Der Aufschrei ließ nicht lange auf sich warten. Keine Stunde nachdem Israels oberster Gerichtshof seine Entscheidung zur Wehrpflicht für streng religiöse Juden bekannt gegeben hatte, empörten sich bereits die ersten ihrer politischen Interessenvertreter. Israel Eichler sitzt für die ultraorthodoxe Partei Vereinigtes Thorajudentum in Israels Parlament, der Knesset. Im Fernsehinterview mit dem Sender Kanal 2 machte Eichler seiner Wut über das Urteil Luft:
"Wieder einmal beweist das Oberste Gericht, dass es die Macht mit Gewalt an sich reißt. Wir müssen jetzt alles tun, um den Staat zu retten und die Macht, die das Gericht mit Gewalt und auf gesetzeswidrige Art an sich gezogen hat, wieder zurückzuholen."
"Das Oberste Gericht ist dem Volk fremd"
Was war passiert? Die Richter hatten entschieden, dass eine gesetzliche Ausnahmeregelung, die Schüler von ultraorthodoxen Religionsschulen von der Wehrpflicht befreit, verfassungswidrig ist. Die Regelung verstößt aus Sicht des Gerichtes gegen den Gleichheitsgrundsatz. Die beiden ultraorthodoxen Parteien in der israelischen Regierungskoalition hatten das gesetzliche Schlupfloch vor rund zwei Jahren geschaffen und so jungen streng gläubigen Juden eine Möglichkeit geboten, um den Wehrdienst herumzukommen, der für Männer in Israel drei Jahre dauert.
Das Gericht hat der Regierung nun ein Jahr Zeit für eine Neuregelung gegeben.
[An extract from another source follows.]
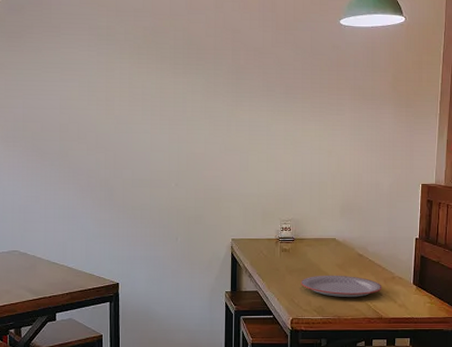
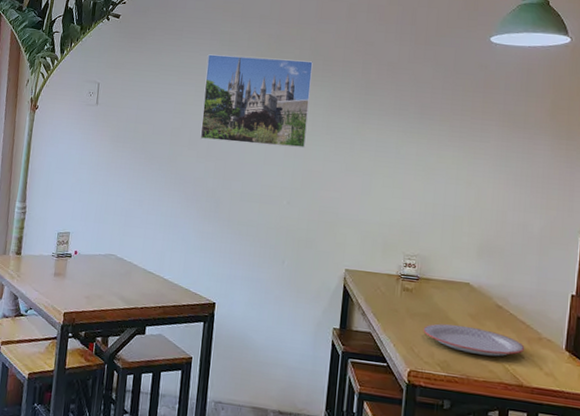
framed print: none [87,49,188,134] -> present [200,54,313,149]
Aus Sicht von ultraorthodoxen Politikern soll die so aussehen, dass man die Ausnahmeregelung nicht für immer abschafft, sondern künftig so absichert, dass sie nicht mehr von Gerichten aufgehoben werden kann. Israels Innenminister Aryeh Deri ist Vorsitzender der streng religiösen Schas-Partei. Auch er übte im Fernsehinterview heftige Kritik an der Entscheidung des Gerichtes.
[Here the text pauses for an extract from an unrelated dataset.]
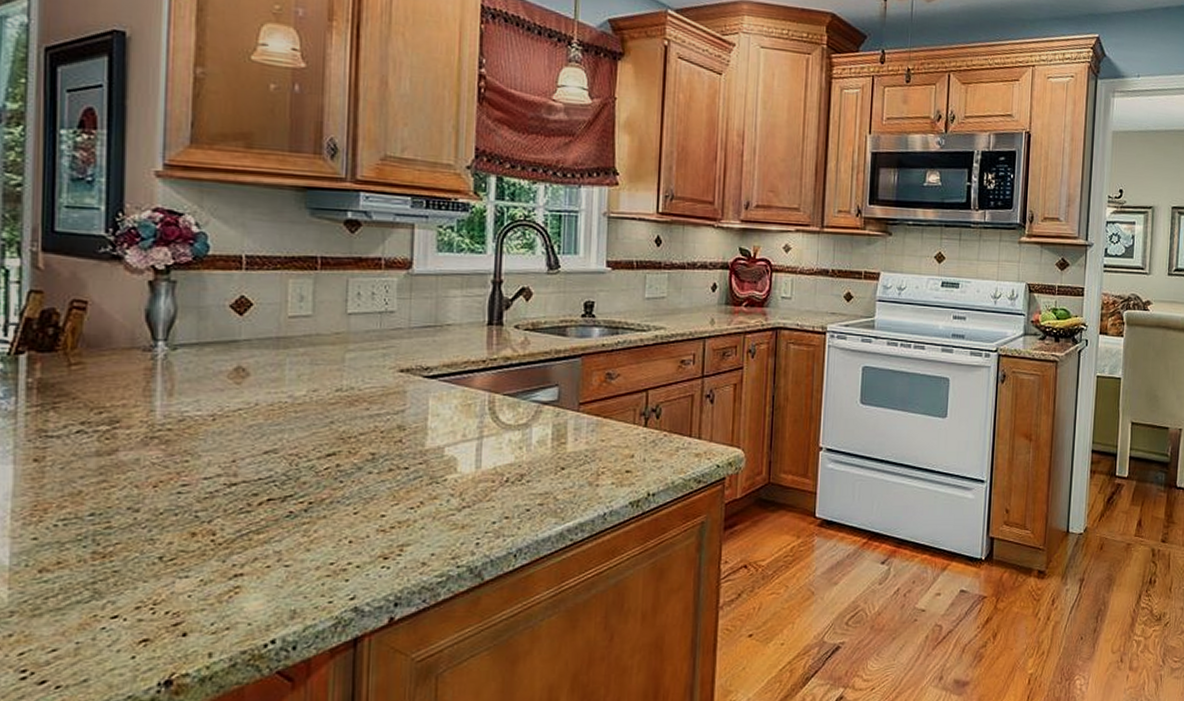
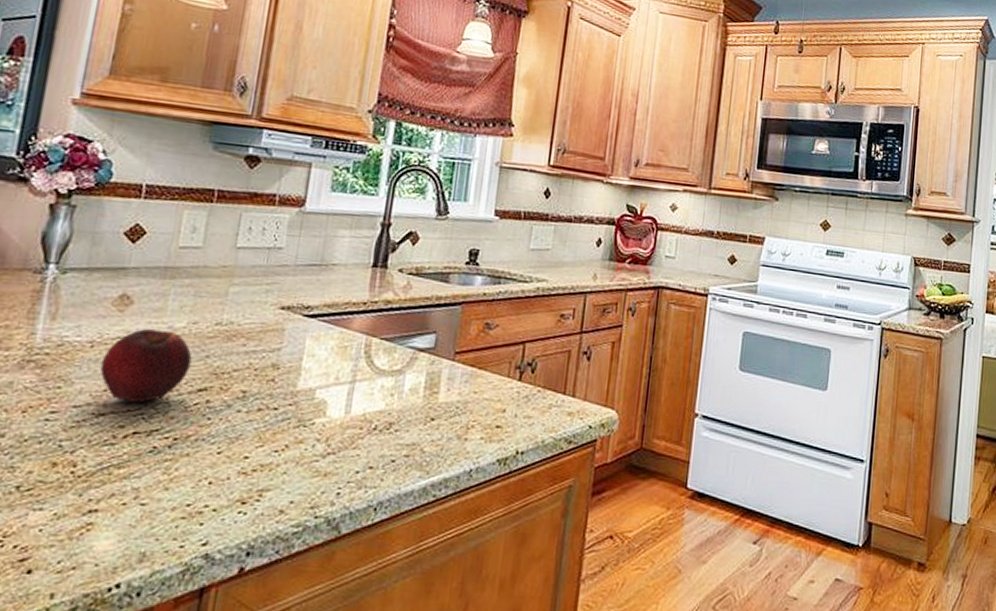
fruit: none [225,400,316,472] -> present [99,329,192,404]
"Bei allem Respekt, den ich dem Obersten Gericht entgegenbringe, finde ich es doch sehr bedauerlich zu sehen, dass es von unserer Tradition und unserem jüdischen Erbe völlig abgeschottet ist. Es ist dem Volk fremd. Söhne der Thora, verzweifelt nicht, fahrt fort mit eurem Studium und wir werden alles tun, um diese Situation wieder richtigzustellen."
"Jeder im Staat muss seinen Teil leisten"
Aus Sicht einer Mehrheit der Israelis war es aber der oberste Gerichtshof, der mit seinem Urteil eine Situation wieder richtiggestellt hat. Die Armee und der Wehrdienst haben in der israelischen Gesellschaft einen hohen Stellenwert und für die meisten im Land ist klar, dass der Dienst an der Waffe für alle verpflichtend sein sollte - also auch für die Strenggläubigen im Land. Die Organisation für die Gleichheit beim Militärdienst war es, die den Fall vor das Oberste Gericht brachte. Sie wurde dort vertreten durch den Anwalt Itay Ben Horin.
"Das Oberste Gericht hat diesem fragwürdigen Gesetz nun eine Absage erteilt und entschieden, dass, nach 25 Jahren unseres Kampfes, die Zeit für Gleichberechtigung gekommen ist. Den Aufschiebungen und Ausreden wird jetzt ein Ende gesetzt. Jeder im Staat muss dienen und seinen Teil leisten."
Der Streit um die Wehrpflicht für Ultraorthodoxe spaltet Israel seit vielen Jahren. Jahrzehntelang waren die Strenggläubigen vom Dienst an der Waffe ausgenommen. Dann wurde die Wehrpflicht auch für sie eingeführt - bis ihre Parteien die Ausnahmeregelung durchsetzten, die nun aufgehoben werden muss. Die beiden ultraorthodoxen Parteien wollen weiter für eine Befreiung ihrer Klientel kämpfen und drohten sogar mit einem Koalitionsbruch. Dass sie diese Drohung wahrmachen, darf aber bezweifelt werden, denn sie können an Neuwahlen gegenwärtig kein Interesse haben.
Möglicherweise hat der Streit für die ultraorthodoxen Juden im Land auch nicht mehr die Bedeutung wie noch vor einigen Jahren, denn viele von ihnen haben offenbar gar kein Problem mehr mit dem Wehrdienst. Obwohl sie von der Ausnahmeregelung hätten Gebrauch machen können, haben in den letzten Jahren immer mehr Strenggläubige den Wehrdienst absolviert. Die israelische Armee gründet deshalb immer neue Einheiten - ausschließlich für Ultraorthodoxe.